» **Work item**
Copy out, line for line and unchanged, everything in the data from the line containing "C et vidoirs suspendus" down to the line containing "Pièces détachées pour Lave-mains", with both of those lines included.

*** Block opens ***

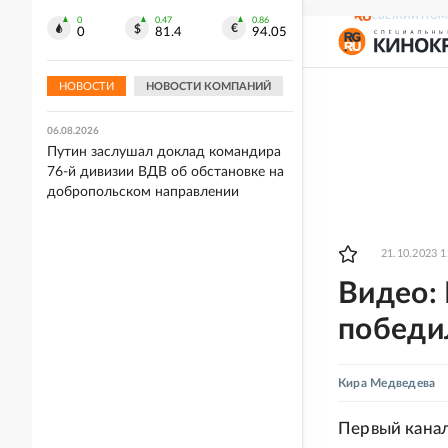
Европы в прыжках с вышки
СВЕЖИЙ НОМ
0
0.47
0.86
0
81.4
94.05
06.08.2026
Акулу заметили в 36 километрах от
Владивостока
НОВОСТИ
НОВОСТИ КОМПАНИЙ
06.08.2026
Путин заслушал доклад командира
76-й дивизии ВДВ об обстановке на
добропольском направлении
21.10.2023 1
Видео:
победил
Кира Медведева
Первый канал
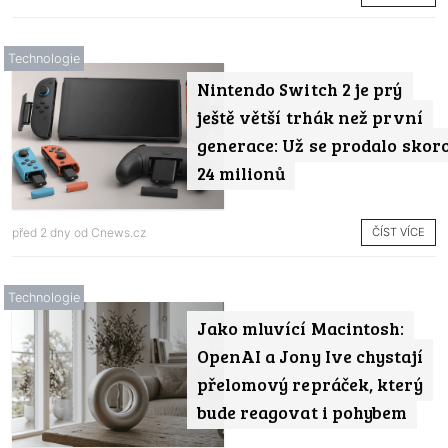
Technologie
Nintendo Switch 2 je prý
ještě větší trhák než první
generace: Už se prodalo skor
24 milionů
ČÍST VÍCE
před 2 dny od
Cnews.cz
Technologie
Jako mluvící Macintosh:
OpenAI a Jony Ive chystají
přelomový repráček, který
bude reagovat i pohybem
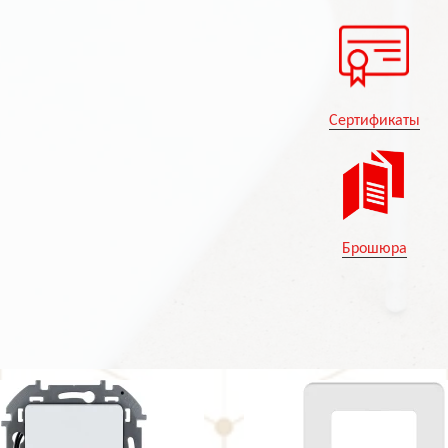
Сертификаты
Брошюра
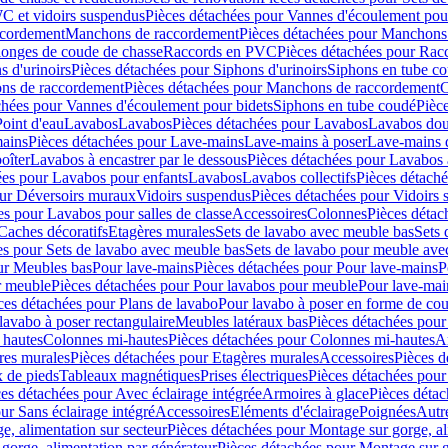
C et vidoirs suspendus
Pièces détachées pour Vannes d'écoulement pou
ccordement
Manchons de raccordement
Pièces détachées pour Manchons
longes de coude de chasse
Raccords en PVC
Pièces détachées pour Ra
s d'urinoirs
Pièces détachées pour Siphons d'urinoirs
Siphons en tube c
ns de raccordement
Pièces détachées pour Manchons de raccordement
C
chées pour Vannes d'écoulement pour bidets
Siphons en tube coudé
Pièc
Point d'eau
Lavabos
Lavabos
Pièces détachées pour Lavabos
Lavabos dou
ains
Pièces détachées pour Lave-mains
Lave-mains à poser
Lave-mains 
oîter
Lavabos à encastrer par le dessous
Pièces détachées pour Lavabos à
ées pour Lavabos pour enfants
Lavabos
Lavabos collectifs
Pièces détaché
our Déversoirs muraux
Vidoirs suspendus
Pièces détachées pour Vidoirs
es pour Lavabos pour salles de classe
Accessoires
Colonnes
Pièces détac
Caches décoratifs
Etagères murales
Sets de lavabo avec meuble bas
Sets 
es pour Sets de lavabo avec meuble bas
Sets de lavabo pour meuble ave
ur Meubles bas
Pour lave-mains
Pièces détachées pour Pour lave-mains
P
r meuble
Pièces détachées pour Pour lavabos pour meuble
Pour lave-mai
ces détachées pour Plans de lavabo
Pour lavabo à poser en forme de cou
lavabo à poser rectangulaire
Meubles latéraux bas
Pièces détachées pour
 hautes
Colonnes mi-hautes
Pièces détachées pour Colonnes mi-hautes
A
res murales
Pièces détachées pour Etagères murales
Accessoires
Pièces d
x de pieds
Tableaux magnétiques
Prises électriques
Pièces détachées pour 
es détachées pour Avec éclairage intégrée
Armoires à glace
Pièces détac
ur Sans éclairage intégré
Accessoires
Eléments d'éclairage
Poignées
Autr
e, alimentation sur secteur
Pièces détachées pour Montage sur gorge, al
gorge, alimentation par générateur
Pièces détachées pour Montage sur g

*** Block closes ***

» **Response to the task**
C et vidoirs suspendus
Pièces détachées pour Vannes d'écoulement pou
ccordement
Manchons de raccordement
Pièces détachées pour Manchons
longes de coude de chasse
Raccords en PVC
Pièces détachées pour Ra
s d'urinoirs
Pièces détachées pour Siphons d'urinoirs
Siphons en tube c
ns de raccordement
Pièces détachées pour Manchons de raccordement
C
chées pour Vannes d'écoulement pour bidets
Siphons en tube coudé
Pièc
Point d'eau
Lavabos
Lavabos
Pièces détachées pour Lavabos
Lavabos dou
ains
Pièces détachées pour Lave-mains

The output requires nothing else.